For the corporate management and professional classes then, the conditions of employment require complete focus on the demands of conformity to the extent actual citizenship is no longer possible. To those classes underneath, the conditions of employment require having smoke blown up your ass in various ways subtle and unsubtle.

 

Such was the makeup of Nixon's 'silent majority,' the silent and the silenced. Such were the lessons of Vietnam taken forward by the apparatchiks of empire, Dick Cheney and Don Rumsfeld, also by the emperor in training, George W. They perceived that corporate employment rendered much of the population ethically inert; and that while the Vietnam war had been 'lost' because the mass media had created a wall of criticism that eventually carried public opinion with it, without which public opinion of its own wasn't sufficiently stirred to take action against their masters.

 

And so in our present situation, it seems to me that the Bush regime has from the beginning been trying to establish precedents in a 'unified field' way taken from their lessons from Vietnam: wars launched without legal justification other than the needs of empire, and the destruction of the rule of law at home, are accompanied by a silencing and corruption of the media in order to make it all possible. It's probably this corruption of the media that has shaken many of us boomers to the core - there seems to be nothing left to do our fighting for us. With the late, sublime Peter Jennings replaced with the happy-talk master Charlie Gibson, ABC News for one is a dark shadow of its former self. Such recent prime time features as 'Christian' high school football movies and 'Christian' gyms leave little doubt as to where its marching orders are coming from, and would have been unimaginable under Jennings.

 

Hard-right religion is a big part of the kitsch, the smoke blown up the ass, given to the other-than-professional classes in substitute for real purpose, power or place in our society.
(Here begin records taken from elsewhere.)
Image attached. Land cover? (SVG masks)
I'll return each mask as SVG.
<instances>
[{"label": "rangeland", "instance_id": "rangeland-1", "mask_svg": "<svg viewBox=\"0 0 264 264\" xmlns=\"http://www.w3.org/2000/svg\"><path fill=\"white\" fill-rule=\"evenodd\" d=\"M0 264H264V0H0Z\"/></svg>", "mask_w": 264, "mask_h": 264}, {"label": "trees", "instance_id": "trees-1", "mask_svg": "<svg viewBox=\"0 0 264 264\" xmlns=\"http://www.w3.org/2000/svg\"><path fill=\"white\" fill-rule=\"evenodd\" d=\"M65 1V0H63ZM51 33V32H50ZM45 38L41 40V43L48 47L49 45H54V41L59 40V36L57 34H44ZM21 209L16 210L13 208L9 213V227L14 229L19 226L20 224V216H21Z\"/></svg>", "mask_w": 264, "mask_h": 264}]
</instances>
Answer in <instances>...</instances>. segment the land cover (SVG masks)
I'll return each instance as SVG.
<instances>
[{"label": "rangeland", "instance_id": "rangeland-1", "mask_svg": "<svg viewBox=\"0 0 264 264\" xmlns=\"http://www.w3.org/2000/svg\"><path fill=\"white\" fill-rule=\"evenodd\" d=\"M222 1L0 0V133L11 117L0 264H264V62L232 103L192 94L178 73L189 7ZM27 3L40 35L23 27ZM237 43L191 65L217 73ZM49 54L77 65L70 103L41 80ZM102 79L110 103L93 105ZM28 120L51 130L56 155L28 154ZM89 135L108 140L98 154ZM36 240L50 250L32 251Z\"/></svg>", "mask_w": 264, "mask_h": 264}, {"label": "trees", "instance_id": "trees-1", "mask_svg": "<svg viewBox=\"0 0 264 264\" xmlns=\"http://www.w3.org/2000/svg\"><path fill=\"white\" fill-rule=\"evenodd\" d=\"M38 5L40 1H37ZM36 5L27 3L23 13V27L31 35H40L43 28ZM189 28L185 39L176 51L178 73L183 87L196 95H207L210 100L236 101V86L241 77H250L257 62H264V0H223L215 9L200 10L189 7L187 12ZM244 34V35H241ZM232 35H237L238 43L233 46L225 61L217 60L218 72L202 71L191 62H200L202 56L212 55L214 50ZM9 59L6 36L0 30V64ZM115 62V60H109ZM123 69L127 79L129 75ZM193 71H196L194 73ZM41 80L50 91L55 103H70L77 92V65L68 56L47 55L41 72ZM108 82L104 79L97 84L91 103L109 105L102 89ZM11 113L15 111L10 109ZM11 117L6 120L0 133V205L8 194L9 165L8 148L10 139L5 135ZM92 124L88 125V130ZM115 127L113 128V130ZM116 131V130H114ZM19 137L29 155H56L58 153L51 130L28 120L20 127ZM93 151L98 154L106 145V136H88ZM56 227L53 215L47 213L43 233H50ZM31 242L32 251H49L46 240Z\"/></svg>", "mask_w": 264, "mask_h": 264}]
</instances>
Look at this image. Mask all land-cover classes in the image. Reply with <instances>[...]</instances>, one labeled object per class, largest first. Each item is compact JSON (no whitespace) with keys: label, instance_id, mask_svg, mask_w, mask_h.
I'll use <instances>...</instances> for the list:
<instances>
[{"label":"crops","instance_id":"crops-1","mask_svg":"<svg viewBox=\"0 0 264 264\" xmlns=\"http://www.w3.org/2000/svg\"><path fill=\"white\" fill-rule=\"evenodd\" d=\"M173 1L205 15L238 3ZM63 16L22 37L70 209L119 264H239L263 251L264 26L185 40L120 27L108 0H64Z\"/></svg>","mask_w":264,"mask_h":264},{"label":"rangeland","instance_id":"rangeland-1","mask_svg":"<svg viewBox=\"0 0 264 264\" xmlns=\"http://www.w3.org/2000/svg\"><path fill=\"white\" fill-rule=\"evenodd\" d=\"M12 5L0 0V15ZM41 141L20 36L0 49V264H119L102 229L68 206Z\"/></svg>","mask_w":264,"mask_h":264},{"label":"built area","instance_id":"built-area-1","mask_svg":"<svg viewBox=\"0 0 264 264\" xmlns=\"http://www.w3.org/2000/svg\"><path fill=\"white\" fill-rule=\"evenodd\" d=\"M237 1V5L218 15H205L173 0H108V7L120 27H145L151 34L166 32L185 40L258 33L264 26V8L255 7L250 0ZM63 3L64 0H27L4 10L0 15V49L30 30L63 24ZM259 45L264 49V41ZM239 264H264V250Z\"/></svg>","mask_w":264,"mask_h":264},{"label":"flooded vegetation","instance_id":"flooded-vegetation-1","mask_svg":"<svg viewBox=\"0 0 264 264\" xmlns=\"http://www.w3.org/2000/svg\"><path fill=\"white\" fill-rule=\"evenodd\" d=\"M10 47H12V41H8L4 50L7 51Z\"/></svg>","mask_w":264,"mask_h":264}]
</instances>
The kitsch quality of this 'religion,' its moral weightlessness even at its highest ranks, is evidenced by any number of recent headlines - the Rev. Ted Haggert, with his Colorado mega-church and West Hollywood lifestyle, Mary Cheney's baby, the Bush twins frolicking naked in Argentina, the 50% of evangelical men (and 25% of women!) who are self-described porn addicts.

 

That much of male culture in America, in a parallel to the Stockholm Syndrome, maintains a strict kitsch-ification only helps the powers that be. Uselessly huge trucks and SUVs, mandatory hard-right attitudes, complete lack of skepticism regarding corporate motives and dictates, and uncritical acceptance of whatever snake oil the economic cheerleaders are pushing this week, are held to be landmarks of mainstream masculinity.